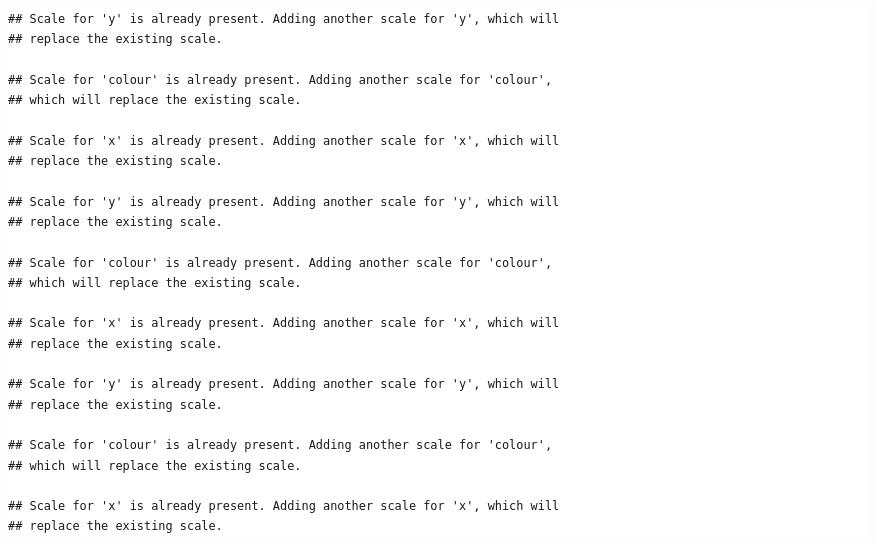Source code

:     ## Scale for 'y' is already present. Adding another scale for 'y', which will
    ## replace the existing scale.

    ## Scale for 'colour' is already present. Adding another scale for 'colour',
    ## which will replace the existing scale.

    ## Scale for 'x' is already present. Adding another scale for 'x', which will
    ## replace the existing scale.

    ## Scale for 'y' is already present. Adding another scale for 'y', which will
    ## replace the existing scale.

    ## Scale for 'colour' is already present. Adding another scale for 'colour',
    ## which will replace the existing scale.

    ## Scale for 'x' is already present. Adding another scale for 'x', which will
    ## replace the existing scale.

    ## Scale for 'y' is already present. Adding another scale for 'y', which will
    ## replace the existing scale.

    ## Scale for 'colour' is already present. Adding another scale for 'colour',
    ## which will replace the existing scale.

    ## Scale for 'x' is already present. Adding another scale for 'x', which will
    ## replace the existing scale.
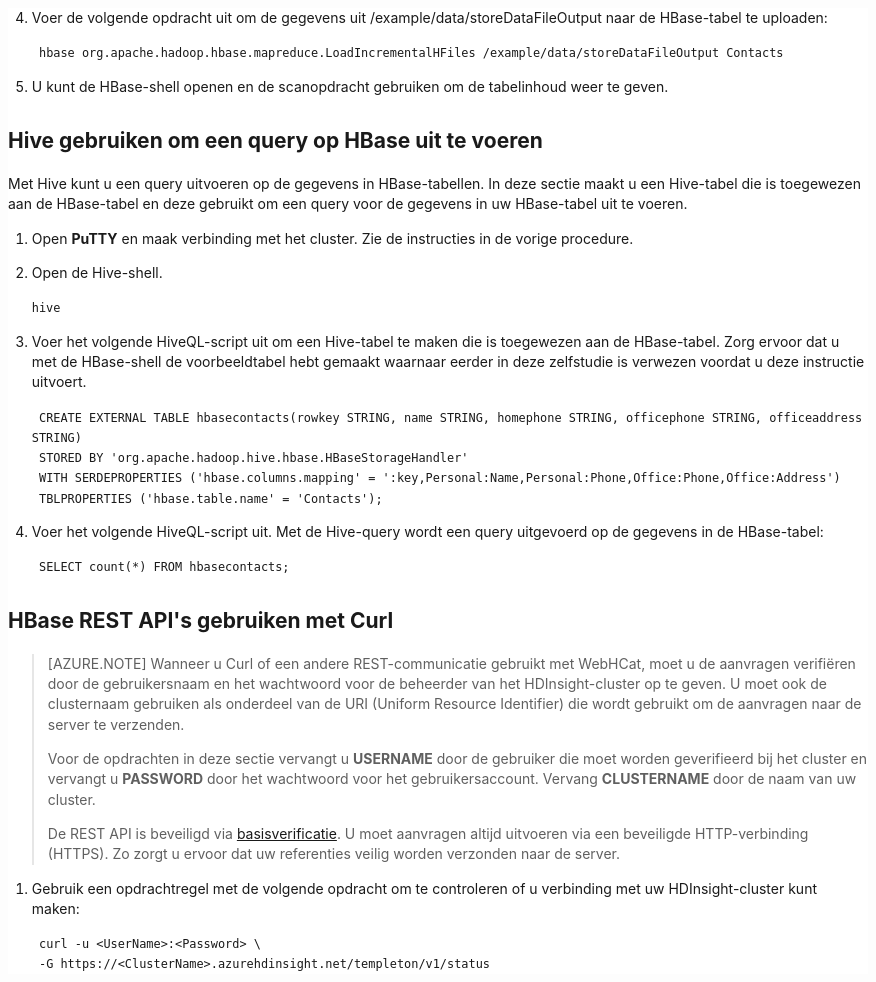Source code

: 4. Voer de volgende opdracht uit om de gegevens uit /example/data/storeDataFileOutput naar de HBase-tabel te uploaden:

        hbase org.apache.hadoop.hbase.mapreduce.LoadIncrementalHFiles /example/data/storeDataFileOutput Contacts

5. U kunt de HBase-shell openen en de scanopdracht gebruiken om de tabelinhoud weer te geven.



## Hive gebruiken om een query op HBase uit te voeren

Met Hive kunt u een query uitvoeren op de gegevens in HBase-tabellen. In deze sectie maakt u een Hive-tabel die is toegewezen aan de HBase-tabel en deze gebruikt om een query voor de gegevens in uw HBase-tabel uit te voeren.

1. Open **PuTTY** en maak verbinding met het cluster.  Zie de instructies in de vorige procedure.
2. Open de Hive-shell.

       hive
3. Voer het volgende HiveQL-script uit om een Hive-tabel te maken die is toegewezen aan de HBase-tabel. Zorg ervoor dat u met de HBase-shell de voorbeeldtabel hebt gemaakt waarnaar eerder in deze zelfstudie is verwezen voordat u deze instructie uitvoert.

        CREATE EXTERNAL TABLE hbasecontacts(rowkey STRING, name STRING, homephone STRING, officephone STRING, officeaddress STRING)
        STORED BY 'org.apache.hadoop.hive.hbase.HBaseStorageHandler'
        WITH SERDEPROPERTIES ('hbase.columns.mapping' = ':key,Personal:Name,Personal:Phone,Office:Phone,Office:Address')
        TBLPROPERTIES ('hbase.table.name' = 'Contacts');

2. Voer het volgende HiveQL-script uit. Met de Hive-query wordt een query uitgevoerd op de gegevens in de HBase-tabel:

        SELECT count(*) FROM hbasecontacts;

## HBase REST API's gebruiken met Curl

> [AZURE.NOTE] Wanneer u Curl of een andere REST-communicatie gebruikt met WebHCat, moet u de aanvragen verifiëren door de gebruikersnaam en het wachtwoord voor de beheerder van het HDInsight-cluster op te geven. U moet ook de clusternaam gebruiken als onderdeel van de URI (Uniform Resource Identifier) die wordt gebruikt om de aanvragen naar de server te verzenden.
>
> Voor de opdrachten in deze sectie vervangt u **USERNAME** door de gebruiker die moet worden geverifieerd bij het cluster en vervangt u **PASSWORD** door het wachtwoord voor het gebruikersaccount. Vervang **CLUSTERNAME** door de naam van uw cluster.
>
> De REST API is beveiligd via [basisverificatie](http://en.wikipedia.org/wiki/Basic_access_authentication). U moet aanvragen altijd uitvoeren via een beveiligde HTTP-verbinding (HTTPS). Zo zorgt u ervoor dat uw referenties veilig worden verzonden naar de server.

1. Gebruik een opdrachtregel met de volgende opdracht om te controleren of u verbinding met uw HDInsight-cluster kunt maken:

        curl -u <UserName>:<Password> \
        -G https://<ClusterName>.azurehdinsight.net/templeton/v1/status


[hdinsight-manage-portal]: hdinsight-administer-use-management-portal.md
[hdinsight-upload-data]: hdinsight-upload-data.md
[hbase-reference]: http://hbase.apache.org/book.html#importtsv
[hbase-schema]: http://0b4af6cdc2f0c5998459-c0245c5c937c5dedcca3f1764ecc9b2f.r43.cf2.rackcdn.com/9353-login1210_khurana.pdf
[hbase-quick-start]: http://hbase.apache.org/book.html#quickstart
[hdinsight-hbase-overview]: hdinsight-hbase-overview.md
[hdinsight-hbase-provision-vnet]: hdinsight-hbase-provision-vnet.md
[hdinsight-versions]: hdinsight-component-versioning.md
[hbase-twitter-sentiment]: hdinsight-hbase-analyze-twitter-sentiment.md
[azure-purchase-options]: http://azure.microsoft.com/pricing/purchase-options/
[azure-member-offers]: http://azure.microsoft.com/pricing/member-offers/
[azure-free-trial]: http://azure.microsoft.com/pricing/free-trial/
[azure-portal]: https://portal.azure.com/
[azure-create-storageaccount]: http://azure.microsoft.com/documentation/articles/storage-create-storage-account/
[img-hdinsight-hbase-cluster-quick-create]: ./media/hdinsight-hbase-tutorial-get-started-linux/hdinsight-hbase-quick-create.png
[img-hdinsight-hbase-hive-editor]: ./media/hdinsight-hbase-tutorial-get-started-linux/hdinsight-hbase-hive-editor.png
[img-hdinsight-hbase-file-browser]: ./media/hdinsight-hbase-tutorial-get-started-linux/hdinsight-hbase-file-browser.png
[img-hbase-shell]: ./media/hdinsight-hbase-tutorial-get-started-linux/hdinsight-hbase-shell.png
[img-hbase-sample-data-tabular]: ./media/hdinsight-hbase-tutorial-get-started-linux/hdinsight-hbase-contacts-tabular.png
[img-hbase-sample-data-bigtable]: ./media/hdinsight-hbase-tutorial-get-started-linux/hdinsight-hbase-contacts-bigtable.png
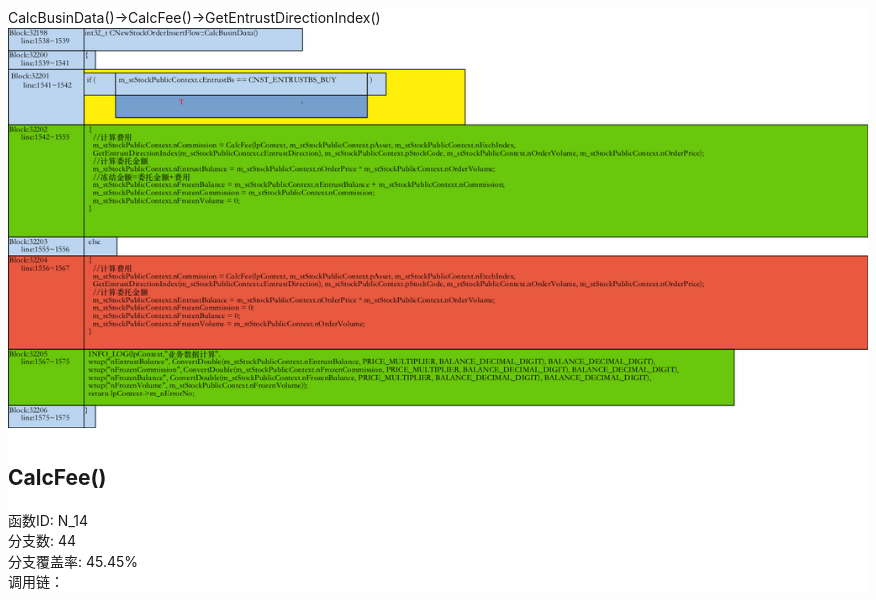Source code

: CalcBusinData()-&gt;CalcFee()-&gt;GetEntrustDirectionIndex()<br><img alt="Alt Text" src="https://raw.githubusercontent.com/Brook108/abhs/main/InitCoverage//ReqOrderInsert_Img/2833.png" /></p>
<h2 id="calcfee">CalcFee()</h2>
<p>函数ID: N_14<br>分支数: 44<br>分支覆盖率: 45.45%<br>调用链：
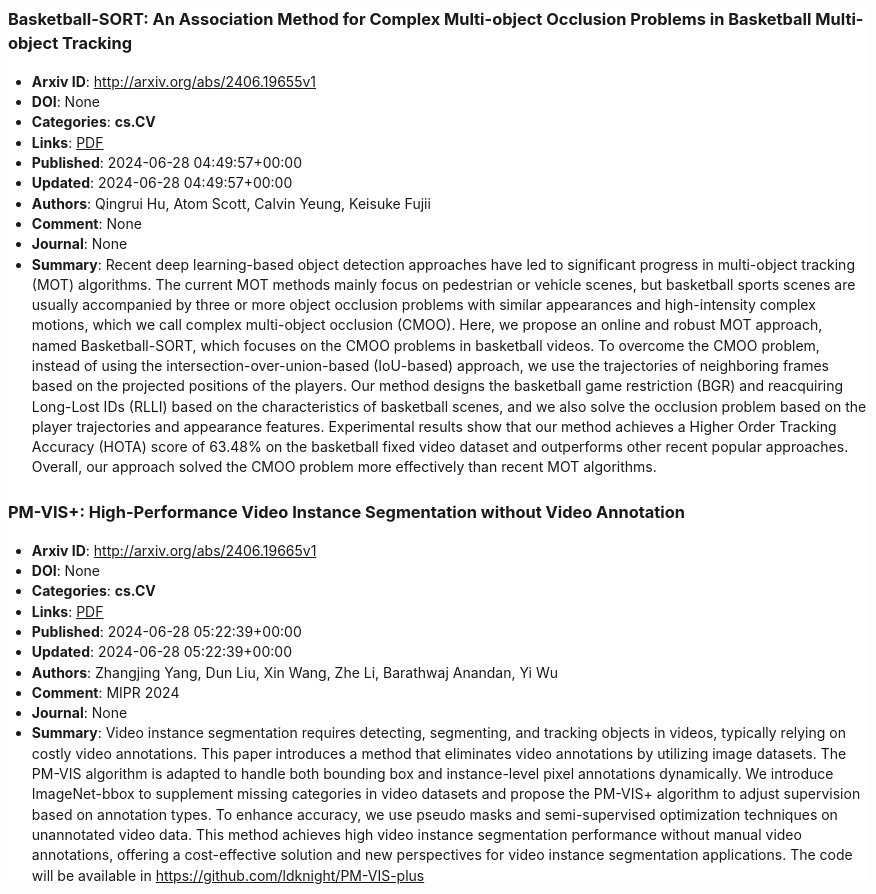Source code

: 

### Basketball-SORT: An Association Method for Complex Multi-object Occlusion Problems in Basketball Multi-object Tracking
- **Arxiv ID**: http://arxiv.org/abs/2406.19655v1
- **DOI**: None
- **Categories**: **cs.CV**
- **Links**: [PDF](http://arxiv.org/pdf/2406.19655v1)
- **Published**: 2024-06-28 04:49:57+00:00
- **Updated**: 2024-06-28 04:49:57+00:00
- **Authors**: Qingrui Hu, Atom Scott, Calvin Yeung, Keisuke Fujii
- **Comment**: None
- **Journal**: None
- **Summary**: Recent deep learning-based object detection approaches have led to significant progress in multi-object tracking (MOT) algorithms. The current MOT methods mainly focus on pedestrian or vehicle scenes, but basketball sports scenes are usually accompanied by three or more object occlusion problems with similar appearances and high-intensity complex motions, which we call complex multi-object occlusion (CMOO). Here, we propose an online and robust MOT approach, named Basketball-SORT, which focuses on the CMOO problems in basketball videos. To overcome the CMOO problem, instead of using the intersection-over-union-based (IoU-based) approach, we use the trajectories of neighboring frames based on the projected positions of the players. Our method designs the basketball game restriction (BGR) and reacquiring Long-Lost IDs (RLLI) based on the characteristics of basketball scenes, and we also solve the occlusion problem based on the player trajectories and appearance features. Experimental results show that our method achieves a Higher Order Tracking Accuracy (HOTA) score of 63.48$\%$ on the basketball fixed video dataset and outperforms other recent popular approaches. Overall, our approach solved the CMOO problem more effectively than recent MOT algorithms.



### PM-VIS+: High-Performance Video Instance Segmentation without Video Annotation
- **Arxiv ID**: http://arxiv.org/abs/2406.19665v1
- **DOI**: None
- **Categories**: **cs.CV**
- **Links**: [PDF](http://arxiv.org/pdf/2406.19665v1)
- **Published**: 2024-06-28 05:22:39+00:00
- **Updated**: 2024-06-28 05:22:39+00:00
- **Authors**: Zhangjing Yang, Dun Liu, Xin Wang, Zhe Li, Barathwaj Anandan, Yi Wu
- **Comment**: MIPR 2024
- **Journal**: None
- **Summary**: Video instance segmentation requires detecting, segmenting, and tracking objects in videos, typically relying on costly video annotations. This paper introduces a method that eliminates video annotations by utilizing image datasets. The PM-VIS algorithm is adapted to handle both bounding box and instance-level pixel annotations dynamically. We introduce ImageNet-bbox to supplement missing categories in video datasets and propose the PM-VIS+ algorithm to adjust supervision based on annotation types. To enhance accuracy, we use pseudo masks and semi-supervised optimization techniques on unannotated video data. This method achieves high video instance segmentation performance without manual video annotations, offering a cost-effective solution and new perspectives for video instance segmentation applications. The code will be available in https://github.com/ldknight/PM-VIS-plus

**WHAT YOU NEED TO DO:** Go through the material above, and wherever a line holds the word "Links", copy it.

**EXERCISE RESPONSE:**
- **Links**: [PDF](http://arxiv.org/pdf/2406.19655v1)
- **Links**: [PDF](http://arxiv.org/pdf/2406.19665v1)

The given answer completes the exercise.